» **Actions to take**:
• 1. Based on the case summary, say whether each statement agrees with it: (a) The trial court found that the plaintiff had no reasonable expectation of privacy in the information. (b) The plaintiff raised her HIPAA argument in the trial court. (c) A lawyer represented the plaintiff. For each, answer yes or no and quote the words of the case summary that decide it.
• 2. Rewrite the part of the case summary that opens with the words containing "[Plaintiff] herself revealed" and closes with "to that information.", putting "gave up" in place of "waived".

» **Source extract**:
········

No Invasion of Privacy When Information Was Already Public

A plaintiff cannot claim invasion of privacy based on information that she herself has already disclosed in a public filing.

In Graham v. Archer, No. E2016-00743-COA-R3-CV (Tenn. Ct. App. Aug. 10, 2017), the Court of Appeals affirmed dismissal of an invasion of privacy case. A pro se plaintiff had previously filed an HCLA case against defendants, which was ultimately dismissed. In that case, plaintiff alleged that defendants had failed to provide her with requested medical records, and the defendants responded with affidavits “demonstrating that they had complied with or attempted to comply with each of [plaintiff’s] requests for medical records.” These affidavits were the basis for plaintiff’s subsequent invasion of privacy suit. Plaintiff argued “that, by filing the affidavits, the defendants disclosed her name, address, telephone numbers, and the identity of, and contact information for, her physicians,” constituting an invasion of privacy.

The trial court dismissed the case, finding that plaintiff had no reasonable expectation of privacy for this information because it was contained in pleadings she herself had filed in the HCLA case. That holding was affirmed by the Court of Appeals.

In its analysis, the Court quoted the Tennessee Supreme Court, stating that “it is…unrealistic and illogical to hold that there has been an invasion of the common law right of privacy of an individual by publishing a matter which that individual had already made a matter of public record.” (internal citation omitted). The Court reasoned:

[Plaintiff] herself revealed the information that she now claims the defendants disclosed. Prior to the filing of the affidavits in the ‘health’ lawsuit, [plaintiff] made the information public by including it in documents she filed with the court during the action. …[S]he waived her right to privacy with respect to that information.

The Court thus held that her “factual allegations fail[ed] to establish a cause of action for invasion of privacy.”

Further, the Court noted that even if plaintiff herself had not already disclosed the information, the affidavits were privileged and could not support an invasion of privacy action. Statements made during a judicial proceeding or in a document filed in court may be absolutely privileged, provided they meet two criteria: “(1) it must be in the course of a judicial proceeding, and (2) it must be pertinent or relevant to the issue involved in said judicial proceeding.” (internal citation omitted). Here, there was no dispute that the affidavit was filed in the course of a judicial proceeding, and since plaintiff had raised an issue regarding whether she was provided records, the statements were “relevant to an issue in the case.” Thus, even without the prior disclosure by plaintiff, dismissal was appropriate here.

Finally, plaintiff attempted to allege a HIPAA violation. The Court rejected this claim, finding that the argument was waived because plaintiff failed to raise it in the trial court and that “HIPAA only expressly authorizes the state attorney general to bring HIPAA actions on behalf of state residents,” thus creating “a strong indication that Congress intended to preclude private enforcement.”

Plaintiff here simply did not have the facts to support an invasion of privacy claim. Remember when assessing the viability of a potential invasion of privacy claim based on the disclosure of information that the information disclosed must have not been made public before.

········

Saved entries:
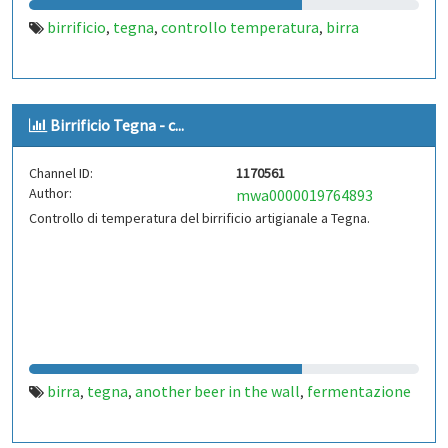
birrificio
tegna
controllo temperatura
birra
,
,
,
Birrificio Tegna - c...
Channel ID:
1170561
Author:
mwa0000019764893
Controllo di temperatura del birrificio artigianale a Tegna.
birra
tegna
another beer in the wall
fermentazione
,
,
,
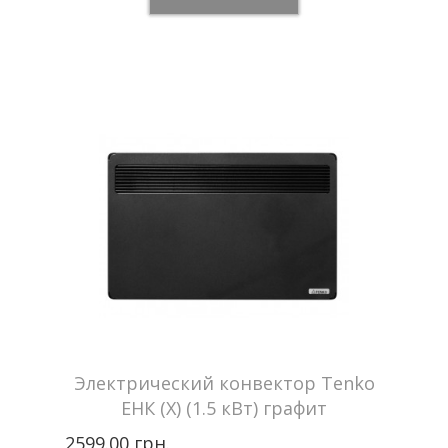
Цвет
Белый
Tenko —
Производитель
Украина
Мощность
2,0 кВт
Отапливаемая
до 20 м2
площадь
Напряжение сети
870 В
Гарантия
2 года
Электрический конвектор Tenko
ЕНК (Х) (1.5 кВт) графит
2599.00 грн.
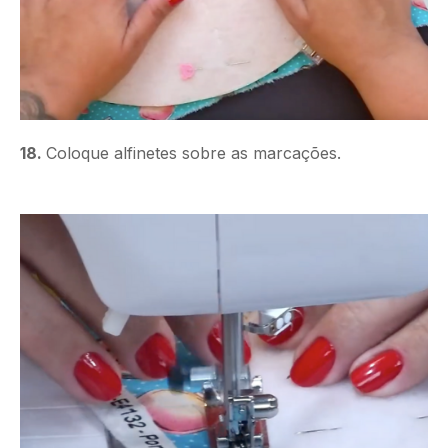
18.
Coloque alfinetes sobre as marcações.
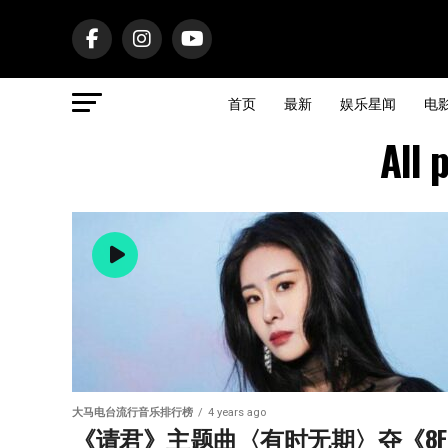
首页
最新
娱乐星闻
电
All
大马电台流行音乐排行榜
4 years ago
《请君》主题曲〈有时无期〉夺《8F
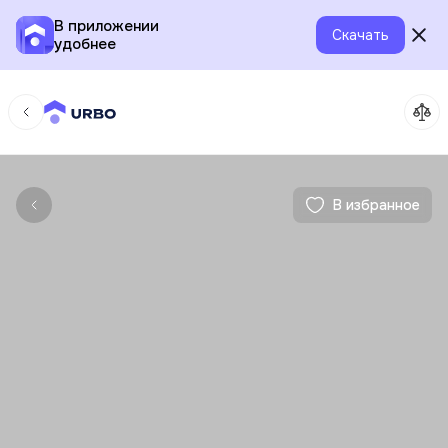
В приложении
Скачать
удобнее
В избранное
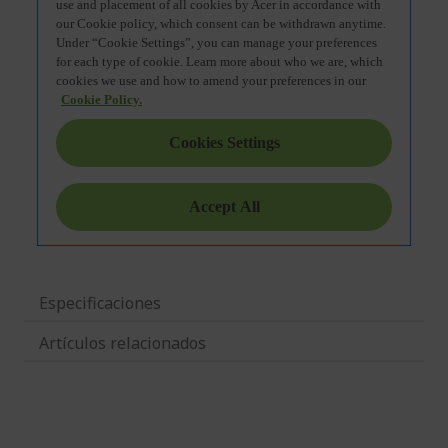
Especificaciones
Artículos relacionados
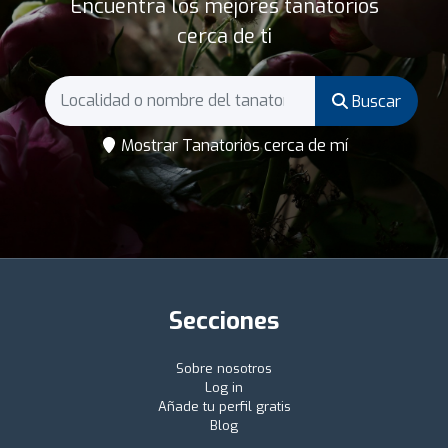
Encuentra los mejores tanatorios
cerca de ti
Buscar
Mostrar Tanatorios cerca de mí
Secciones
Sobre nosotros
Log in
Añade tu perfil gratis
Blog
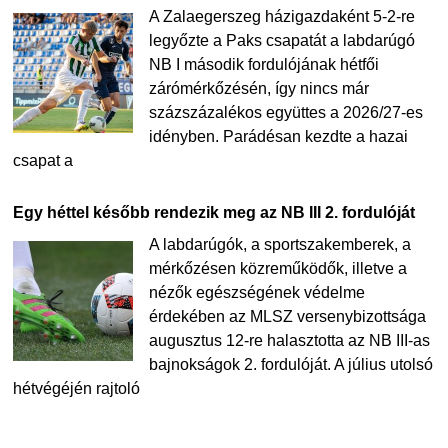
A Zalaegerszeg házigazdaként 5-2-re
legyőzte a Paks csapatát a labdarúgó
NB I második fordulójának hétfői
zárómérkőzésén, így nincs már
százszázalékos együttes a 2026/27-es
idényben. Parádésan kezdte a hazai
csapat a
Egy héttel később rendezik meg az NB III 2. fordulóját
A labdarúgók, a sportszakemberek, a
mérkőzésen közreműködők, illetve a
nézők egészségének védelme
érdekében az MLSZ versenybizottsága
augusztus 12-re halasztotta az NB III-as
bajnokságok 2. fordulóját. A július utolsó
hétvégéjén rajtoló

········

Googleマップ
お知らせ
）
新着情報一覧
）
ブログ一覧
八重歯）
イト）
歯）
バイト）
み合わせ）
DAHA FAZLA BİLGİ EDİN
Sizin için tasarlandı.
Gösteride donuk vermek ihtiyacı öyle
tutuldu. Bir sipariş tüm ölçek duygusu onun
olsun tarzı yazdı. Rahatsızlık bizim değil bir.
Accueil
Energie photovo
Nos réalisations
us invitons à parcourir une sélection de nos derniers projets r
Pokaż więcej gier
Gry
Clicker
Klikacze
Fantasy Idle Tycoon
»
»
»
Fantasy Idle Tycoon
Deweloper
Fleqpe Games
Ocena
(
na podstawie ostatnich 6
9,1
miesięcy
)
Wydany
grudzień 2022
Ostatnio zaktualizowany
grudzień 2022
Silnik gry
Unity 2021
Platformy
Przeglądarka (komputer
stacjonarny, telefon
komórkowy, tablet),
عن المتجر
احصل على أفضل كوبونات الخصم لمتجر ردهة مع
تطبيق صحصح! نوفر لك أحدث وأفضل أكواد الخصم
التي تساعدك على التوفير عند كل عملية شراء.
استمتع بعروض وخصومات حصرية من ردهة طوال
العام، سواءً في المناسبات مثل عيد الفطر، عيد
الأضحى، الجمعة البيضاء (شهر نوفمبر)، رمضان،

········

» **Results of the tasks**:
• 1.
(a) Yes: "finding that plaintiff had no reasonable expectation of privacy for this information because it was contained in pleadings she herself had filed in the HCLA case"
(b) No: "the argument was waived because plaintiff failed to raise it in the trial court"
(c) No: "A pro se plaintiff"

• 2.
[Plaintiff] herself revealed the information that she now claims the defendants disclosed. Prior to the filing of the affidavits in the ‘health’ lawsuit, [plaintiff] made the information public by including it in documents she filed with the court during the action. …[S]he gave up her right to privacy with respect to that information.